Jakarta, GPriority.co.id – Pemerintah Indonesia terus mendorong hilirisasi, khususnya di bidang pertanian. Disampaikan Menteri Pertanian (Mentan) Andi Amran Sulaiman, hilirisasi pertanian diklaim mampu memperkuat rupiah hingga Rp1.000 per USD.
Nampak ambisius, Amran menyebut jika hilirisasi pertanian harus digarap secara serius mulai dari sekarang. Sebagai informasi, hilirisasi merupakan sebuah proses untuk meningkatkan nilai tambah dari produk mentah, menjadi produk setengah jadi atau jadi, sebelum nantinya di ekspor ke luar negeri.
Salah satu contoh hilirisasi pertanian yang harus digalakkan ialah kelapa bulat. Menurut laporan, ekspor kelapa bulat selama ini hanya senilai Rp20 triliun. Namun jika diolah di dalam negeri, nilainya dapat bertambah hingga 100 kali lipat, mencapai harga Rp2.000 triliun.
Apabila nantinya semua komoditas tanah air dihilirisasi, maka nilai ekspor Indonesia memiliki potensi hingga Rp20.000-50.000 triliun. Dalam hal ini, Rupiah akan menguat hingga Rp1.000 per USD.
Selain kelapa bulat, komoditas lokal lainnya yang menjadi prioritas pada hilirisasi pertanian diantaranya seperti kakao, mete, dan kopi. Ketiga komoditas ini diketahui memiliki permintaan tinggi pada pasar internasional.
Amran menyebut, guna mendukung hiliriasai pertanian, butuh anggaran sebesar Rp371 triliun. Nilai anggaran ini menurutnya telah diajukan dan disetujui oleh Presiden Prabowo.
Namun, tantangan utamanya ialah mengubah pola pikir masyarakat untuk mendukung pengolahan komoditas dalam negeri.
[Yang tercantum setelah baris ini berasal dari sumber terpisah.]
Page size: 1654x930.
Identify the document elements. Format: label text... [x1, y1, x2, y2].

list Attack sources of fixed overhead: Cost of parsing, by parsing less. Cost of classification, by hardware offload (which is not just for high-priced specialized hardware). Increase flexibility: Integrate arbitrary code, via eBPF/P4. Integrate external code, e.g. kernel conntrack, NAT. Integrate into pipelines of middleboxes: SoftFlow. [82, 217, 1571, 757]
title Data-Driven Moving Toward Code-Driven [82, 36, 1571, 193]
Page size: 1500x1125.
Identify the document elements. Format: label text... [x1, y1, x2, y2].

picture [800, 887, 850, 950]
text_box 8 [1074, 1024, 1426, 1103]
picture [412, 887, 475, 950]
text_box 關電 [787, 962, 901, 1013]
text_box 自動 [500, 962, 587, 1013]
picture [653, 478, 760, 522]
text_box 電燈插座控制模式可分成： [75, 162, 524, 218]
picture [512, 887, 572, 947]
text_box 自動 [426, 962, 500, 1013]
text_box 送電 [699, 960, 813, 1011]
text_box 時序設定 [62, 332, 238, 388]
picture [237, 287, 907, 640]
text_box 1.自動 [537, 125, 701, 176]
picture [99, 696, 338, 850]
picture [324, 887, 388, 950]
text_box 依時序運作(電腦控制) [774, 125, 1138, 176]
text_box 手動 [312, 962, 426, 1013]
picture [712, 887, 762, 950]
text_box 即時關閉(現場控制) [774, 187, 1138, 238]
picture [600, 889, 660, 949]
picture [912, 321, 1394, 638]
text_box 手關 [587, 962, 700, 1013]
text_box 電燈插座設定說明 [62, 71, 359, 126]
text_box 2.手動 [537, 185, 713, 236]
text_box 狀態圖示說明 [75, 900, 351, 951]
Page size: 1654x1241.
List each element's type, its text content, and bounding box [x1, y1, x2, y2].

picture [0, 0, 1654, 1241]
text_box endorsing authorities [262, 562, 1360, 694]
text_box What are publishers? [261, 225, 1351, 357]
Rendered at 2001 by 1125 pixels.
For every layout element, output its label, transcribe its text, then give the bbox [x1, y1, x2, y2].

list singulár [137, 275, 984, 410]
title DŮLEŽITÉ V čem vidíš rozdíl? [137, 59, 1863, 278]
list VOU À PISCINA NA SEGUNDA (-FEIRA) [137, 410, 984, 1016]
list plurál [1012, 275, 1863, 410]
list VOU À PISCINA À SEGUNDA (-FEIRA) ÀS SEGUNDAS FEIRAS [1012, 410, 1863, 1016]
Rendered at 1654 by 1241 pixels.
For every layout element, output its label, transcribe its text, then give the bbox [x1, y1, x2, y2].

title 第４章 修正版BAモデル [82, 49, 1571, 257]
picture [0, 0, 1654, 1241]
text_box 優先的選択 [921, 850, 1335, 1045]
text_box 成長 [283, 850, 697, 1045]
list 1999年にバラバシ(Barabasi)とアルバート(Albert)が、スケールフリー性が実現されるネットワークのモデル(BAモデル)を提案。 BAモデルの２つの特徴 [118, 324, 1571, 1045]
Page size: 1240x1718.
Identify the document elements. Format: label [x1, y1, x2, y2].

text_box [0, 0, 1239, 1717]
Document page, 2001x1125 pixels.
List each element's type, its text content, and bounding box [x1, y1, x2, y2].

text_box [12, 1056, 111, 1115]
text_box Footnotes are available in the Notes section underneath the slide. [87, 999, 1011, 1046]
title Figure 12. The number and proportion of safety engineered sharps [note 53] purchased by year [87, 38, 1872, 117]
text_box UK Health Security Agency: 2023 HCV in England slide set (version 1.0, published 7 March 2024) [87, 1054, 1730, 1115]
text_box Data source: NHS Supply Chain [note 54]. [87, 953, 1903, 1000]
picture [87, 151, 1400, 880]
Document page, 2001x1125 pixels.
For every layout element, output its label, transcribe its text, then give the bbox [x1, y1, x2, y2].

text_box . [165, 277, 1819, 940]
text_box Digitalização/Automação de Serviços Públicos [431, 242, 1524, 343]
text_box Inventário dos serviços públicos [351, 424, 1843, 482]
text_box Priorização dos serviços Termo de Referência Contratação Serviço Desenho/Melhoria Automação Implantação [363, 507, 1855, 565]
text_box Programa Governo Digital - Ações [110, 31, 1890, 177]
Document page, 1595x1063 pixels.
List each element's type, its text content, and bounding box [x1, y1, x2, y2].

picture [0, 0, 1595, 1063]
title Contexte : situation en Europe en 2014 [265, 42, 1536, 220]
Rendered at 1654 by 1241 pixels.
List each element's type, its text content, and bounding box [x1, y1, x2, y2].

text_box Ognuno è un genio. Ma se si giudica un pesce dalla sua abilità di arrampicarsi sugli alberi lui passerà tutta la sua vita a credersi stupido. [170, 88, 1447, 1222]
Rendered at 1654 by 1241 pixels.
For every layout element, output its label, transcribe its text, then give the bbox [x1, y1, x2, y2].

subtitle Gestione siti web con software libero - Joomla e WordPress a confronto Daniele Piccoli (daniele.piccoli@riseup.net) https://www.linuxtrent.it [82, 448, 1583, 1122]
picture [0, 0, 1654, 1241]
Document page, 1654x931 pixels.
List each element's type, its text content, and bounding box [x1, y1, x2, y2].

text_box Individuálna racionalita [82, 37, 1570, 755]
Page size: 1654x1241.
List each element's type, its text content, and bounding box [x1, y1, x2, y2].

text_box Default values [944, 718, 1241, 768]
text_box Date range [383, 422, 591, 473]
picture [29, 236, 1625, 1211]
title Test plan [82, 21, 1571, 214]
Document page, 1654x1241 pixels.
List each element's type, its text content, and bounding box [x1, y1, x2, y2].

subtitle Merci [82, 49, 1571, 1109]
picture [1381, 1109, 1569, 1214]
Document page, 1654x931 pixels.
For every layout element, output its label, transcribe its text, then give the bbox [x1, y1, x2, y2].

Pasalnya, Indonesia sendiri memiliki peluang yang sangat besar.
Amran mencontohkan, seperti negara India dan China yang mengalami perubahan pola konsumsi. Jika sebelumnya lebih banyak mengonsumsi susu, mereka beralih ke santan atau coconut meal. Padahal masyarakat kedua negara tersebut tidak bisa menanam kelapa.
Amran pun meyakini jika hilirisasi pertanian mampu memperkuat industri dalam negeri, selain itu juga menciptakan lapangan kerja serta meningkatkan daya saing di pasar global.